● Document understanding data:
══════
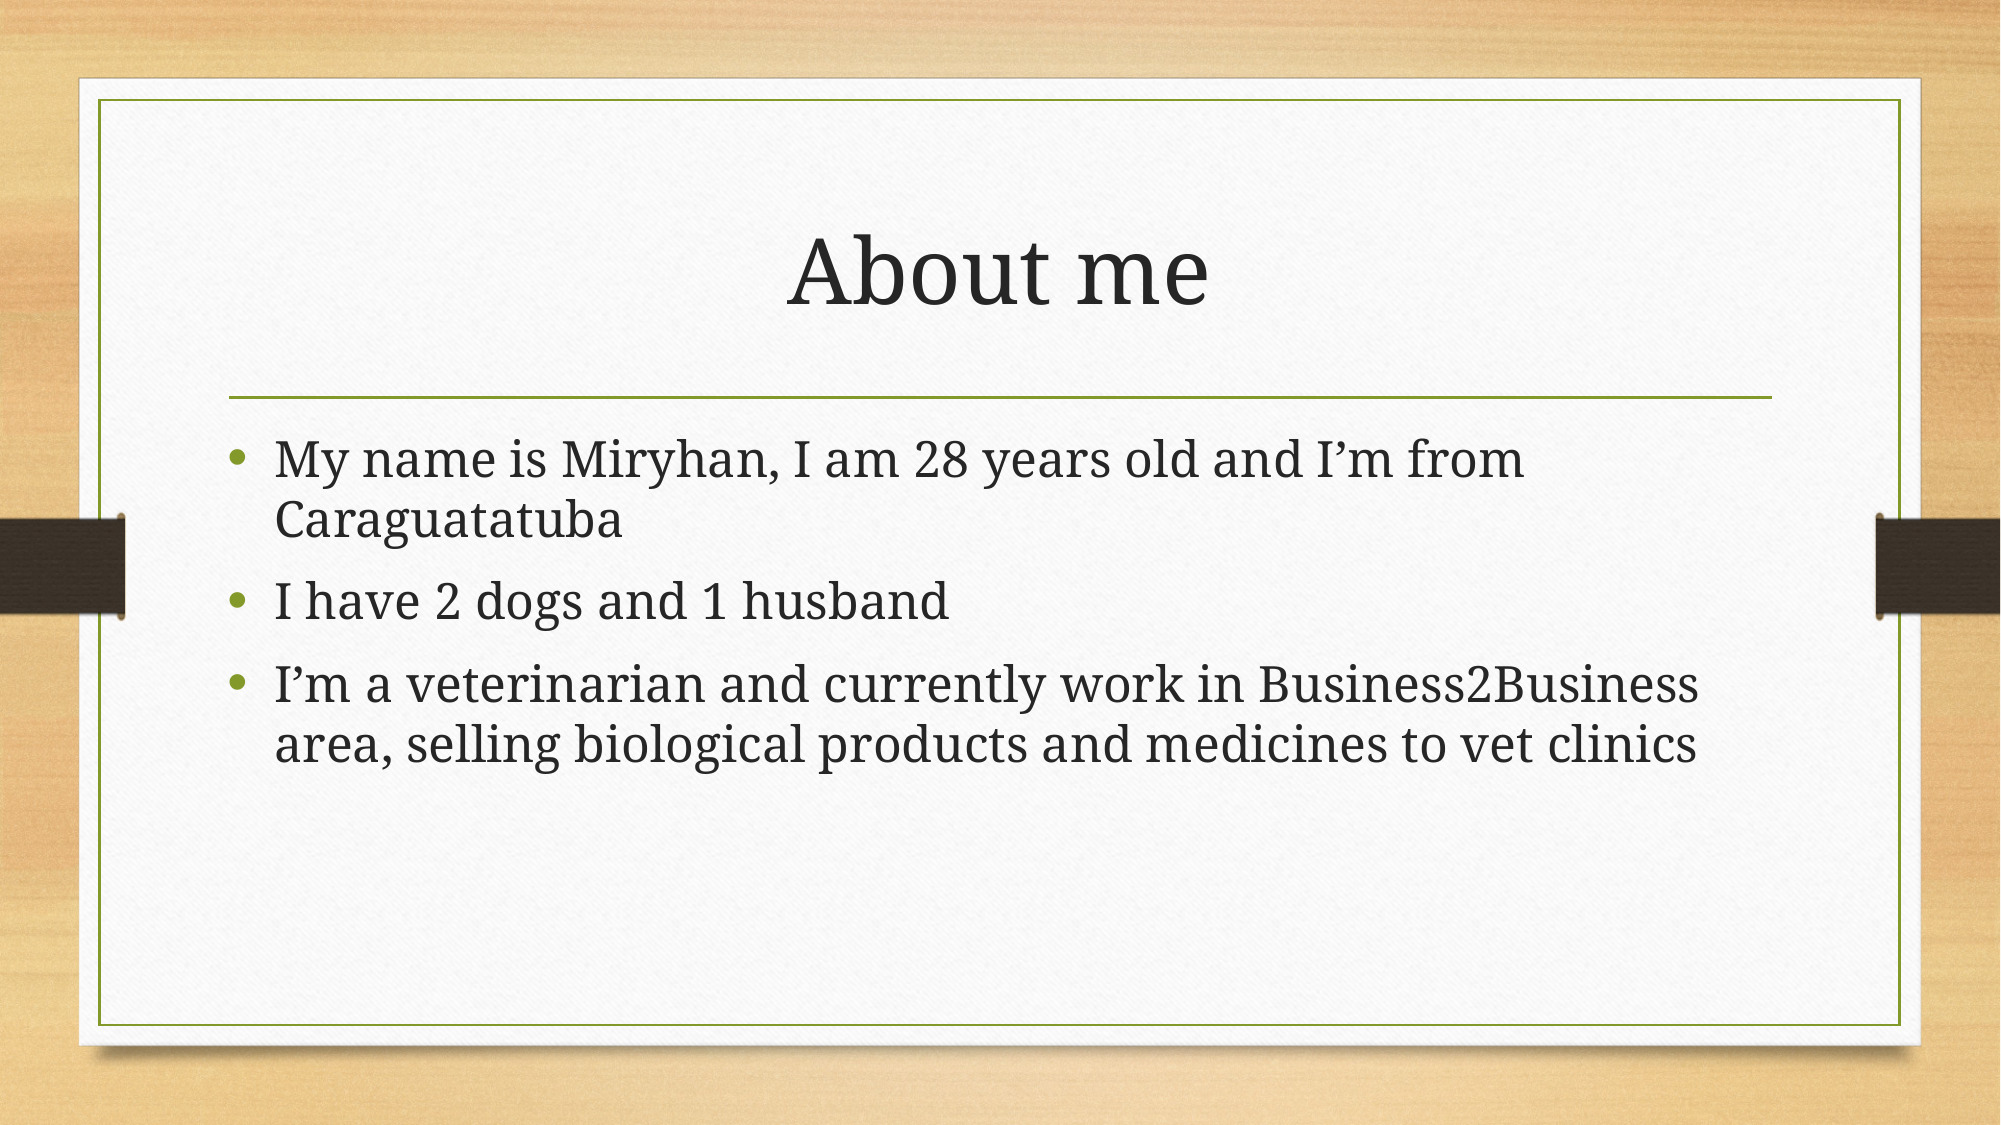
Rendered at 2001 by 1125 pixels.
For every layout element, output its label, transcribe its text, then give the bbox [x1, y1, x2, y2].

picture [0, 0, 2001, 1125]
title About me [212, 161, 1788, 375]
list My name is Miryhan, I am 28 years old and I’m from Caraguatatuba I have 2 dogs and 1 husband I’m a veterinarian and currently work in Business2Business area, selling biological products and medicines to vet clinics [212, 419, 1788, 964]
══════
● Task to complete: Would you please set down the lines from the one with "For every layout" to the end of the data above, exactly and without any other lines?

● Solution:
For every layout element, output its label, transcribe its text, then give the bbox [x1, y1, x2, y2].

picture [0, 0, 2001, 1125]
title About me [212, 161, 1788, 375]
list My name is Miryhan, I am 28 years old and I’m from Caraguatatuba I have 2 dogs and 1 husband I’m a veterinarian and currently work in Business2Business area, selling biological products and medicines to vet clinics [212, 419, 1788, 964]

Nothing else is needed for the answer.